I have created some functions which are dll resident. I wanted to know if there is any program which

can let me combine the Exe and Dll so that the user doesnt have to bother whether the DLL is in the same

folder or even if he loses the Dll. The program should be such that the dll is extracted in tmp directory and

deleted after the user quits. So can any one help me finding such a program or is there a way in assembly to

do this???
Posted on 2003-04-24 00:10:33 by telophase
Posted on 2003-04-24 00:16:15 by donkey
telophase,

The area has been discussed in here from time to time but the basics are you can easily store a DLL in an EXE file in DB format then write it to disk when you need to use it and optionally delete it when you have finished.

There is a tool written by Jeremy Collake that will internally load a DLL that is stored in an EXE image so if you look in google for "collakesoftware" you will see what he has to offer.

f0dder also produced a tool that makes a file into a library module that can be accessed and written to disk as well so you have a number of ways to do what you are after.

Regards,

hutch@movsd.com
Posted on 2003-04-24 01:06:21 by hutch--
And once again I will use the opportunity to say doing this is a bad idea. Understand all the implications of doing it before you do it...
Posted on 2003-04-24 02:09:20 by f0dder
telophase,
Why? You are missing the whole point of having a dll, you might as well just put the functions into the exe and get rid of the dll.

so that the user doesnt have to bother whether the DLL is in the same folder
The dll doesn't have to reside in the same folder as the exe. You can put it anywhere.
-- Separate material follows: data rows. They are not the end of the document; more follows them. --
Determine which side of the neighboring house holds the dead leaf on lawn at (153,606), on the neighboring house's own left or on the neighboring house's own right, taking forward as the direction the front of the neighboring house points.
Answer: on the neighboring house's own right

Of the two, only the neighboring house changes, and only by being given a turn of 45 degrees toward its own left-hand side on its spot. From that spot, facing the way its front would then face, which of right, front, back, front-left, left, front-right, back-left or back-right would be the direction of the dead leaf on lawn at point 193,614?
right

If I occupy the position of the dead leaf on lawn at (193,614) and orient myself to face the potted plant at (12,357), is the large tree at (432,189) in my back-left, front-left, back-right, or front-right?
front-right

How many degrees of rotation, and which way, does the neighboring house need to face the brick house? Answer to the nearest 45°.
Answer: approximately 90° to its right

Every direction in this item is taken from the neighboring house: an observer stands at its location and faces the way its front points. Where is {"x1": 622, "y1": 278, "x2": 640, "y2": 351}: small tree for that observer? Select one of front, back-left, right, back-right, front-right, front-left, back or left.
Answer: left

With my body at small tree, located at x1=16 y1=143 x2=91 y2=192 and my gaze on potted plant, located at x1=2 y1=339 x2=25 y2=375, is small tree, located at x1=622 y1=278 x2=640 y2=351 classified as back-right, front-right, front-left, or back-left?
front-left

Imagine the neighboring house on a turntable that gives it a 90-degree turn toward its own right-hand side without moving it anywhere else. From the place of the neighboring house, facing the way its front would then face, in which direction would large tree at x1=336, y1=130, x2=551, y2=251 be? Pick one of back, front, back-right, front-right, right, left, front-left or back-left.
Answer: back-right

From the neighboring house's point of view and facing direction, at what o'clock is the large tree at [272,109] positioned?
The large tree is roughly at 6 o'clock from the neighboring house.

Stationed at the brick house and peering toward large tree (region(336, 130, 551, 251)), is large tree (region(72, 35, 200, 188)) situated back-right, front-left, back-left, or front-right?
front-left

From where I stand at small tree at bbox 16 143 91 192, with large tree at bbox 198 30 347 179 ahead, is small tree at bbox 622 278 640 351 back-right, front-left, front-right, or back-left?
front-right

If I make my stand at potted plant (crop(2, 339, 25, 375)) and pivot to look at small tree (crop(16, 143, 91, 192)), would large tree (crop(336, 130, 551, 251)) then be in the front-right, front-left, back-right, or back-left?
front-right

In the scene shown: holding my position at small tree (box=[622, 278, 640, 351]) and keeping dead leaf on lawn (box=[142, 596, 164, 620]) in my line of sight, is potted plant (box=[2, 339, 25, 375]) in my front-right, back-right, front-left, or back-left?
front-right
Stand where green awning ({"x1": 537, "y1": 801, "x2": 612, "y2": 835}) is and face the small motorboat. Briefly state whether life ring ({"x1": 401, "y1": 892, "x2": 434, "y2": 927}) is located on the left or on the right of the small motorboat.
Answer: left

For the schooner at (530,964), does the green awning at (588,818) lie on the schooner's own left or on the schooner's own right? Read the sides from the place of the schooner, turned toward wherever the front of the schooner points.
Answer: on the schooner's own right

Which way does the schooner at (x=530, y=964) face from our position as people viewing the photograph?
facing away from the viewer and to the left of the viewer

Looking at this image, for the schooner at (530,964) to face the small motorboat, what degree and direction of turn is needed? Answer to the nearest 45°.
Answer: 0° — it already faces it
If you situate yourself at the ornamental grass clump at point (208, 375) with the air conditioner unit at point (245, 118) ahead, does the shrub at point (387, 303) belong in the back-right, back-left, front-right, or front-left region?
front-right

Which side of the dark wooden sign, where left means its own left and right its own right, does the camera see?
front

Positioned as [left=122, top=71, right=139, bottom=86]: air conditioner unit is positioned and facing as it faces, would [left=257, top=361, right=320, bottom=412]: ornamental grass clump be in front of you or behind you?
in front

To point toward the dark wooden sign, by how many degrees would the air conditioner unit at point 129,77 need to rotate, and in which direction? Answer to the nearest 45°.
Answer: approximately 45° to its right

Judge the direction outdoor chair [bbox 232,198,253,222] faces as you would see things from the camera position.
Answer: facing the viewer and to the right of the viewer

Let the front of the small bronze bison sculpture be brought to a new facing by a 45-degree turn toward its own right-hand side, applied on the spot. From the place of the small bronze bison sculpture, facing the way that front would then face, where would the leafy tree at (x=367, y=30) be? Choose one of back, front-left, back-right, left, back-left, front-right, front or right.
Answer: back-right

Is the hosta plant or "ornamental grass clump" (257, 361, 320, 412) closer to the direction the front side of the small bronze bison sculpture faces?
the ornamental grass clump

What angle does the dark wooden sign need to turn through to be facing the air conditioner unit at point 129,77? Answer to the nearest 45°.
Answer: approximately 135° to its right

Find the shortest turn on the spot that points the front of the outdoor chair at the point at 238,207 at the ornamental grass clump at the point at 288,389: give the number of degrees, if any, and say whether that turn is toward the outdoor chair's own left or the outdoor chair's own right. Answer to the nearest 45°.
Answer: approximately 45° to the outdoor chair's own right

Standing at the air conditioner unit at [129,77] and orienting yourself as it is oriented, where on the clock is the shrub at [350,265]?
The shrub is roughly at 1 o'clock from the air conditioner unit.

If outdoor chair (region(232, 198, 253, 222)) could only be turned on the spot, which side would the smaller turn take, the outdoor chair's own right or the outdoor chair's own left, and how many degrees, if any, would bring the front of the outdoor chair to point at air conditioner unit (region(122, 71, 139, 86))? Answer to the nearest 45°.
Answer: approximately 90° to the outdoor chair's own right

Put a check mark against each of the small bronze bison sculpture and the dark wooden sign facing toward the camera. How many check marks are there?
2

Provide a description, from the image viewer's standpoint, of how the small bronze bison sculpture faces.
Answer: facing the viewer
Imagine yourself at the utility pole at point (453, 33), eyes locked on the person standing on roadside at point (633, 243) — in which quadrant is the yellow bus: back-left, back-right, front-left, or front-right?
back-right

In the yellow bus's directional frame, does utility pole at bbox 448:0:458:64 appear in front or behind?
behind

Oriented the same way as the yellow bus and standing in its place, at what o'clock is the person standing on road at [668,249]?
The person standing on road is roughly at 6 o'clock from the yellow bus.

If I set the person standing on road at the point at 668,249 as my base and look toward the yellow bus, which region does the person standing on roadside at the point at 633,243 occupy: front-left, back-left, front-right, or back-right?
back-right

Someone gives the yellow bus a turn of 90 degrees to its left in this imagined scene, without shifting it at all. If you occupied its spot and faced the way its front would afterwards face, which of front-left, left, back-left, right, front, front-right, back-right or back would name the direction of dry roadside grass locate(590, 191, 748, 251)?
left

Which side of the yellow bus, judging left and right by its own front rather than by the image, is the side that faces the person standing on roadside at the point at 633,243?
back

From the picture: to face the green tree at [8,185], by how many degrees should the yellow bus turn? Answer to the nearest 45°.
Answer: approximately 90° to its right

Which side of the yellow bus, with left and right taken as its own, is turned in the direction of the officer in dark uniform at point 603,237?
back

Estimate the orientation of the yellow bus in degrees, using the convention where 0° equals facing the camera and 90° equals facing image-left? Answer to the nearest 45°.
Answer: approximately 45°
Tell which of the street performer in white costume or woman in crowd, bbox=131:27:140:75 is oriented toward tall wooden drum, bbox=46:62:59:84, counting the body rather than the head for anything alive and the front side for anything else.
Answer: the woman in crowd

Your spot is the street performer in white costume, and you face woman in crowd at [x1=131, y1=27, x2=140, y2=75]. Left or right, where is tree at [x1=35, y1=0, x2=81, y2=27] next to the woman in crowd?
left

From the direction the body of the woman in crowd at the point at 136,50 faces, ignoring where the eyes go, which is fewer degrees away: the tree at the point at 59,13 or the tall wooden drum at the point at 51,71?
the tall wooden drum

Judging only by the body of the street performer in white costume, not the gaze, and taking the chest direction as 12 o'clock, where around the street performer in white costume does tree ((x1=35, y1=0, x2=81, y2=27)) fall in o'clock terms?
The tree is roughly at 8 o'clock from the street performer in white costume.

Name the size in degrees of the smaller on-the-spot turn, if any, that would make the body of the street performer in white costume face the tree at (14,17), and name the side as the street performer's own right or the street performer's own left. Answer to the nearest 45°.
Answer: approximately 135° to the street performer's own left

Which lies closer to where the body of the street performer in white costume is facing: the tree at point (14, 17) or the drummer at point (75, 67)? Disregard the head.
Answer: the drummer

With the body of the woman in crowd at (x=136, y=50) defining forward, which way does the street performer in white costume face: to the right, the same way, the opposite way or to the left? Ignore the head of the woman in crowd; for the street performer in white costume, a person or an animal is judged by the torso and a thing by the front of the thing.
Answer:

If the location is not already one of the PATHS in the envars, then add a new path.


The program should be such that the dll is extracted in tmp directory and deleted after the user quits
What if the system or the app crashes? What if another process does a TerminateProcess on your exe, or it is shut down from the task manager? In these cases the dll is not going to get cleaned up.

Sure, you *can* extract a dll to a temp folder then use it, but there are few reasons why you should need to do that, and many reasons that you shouldn't.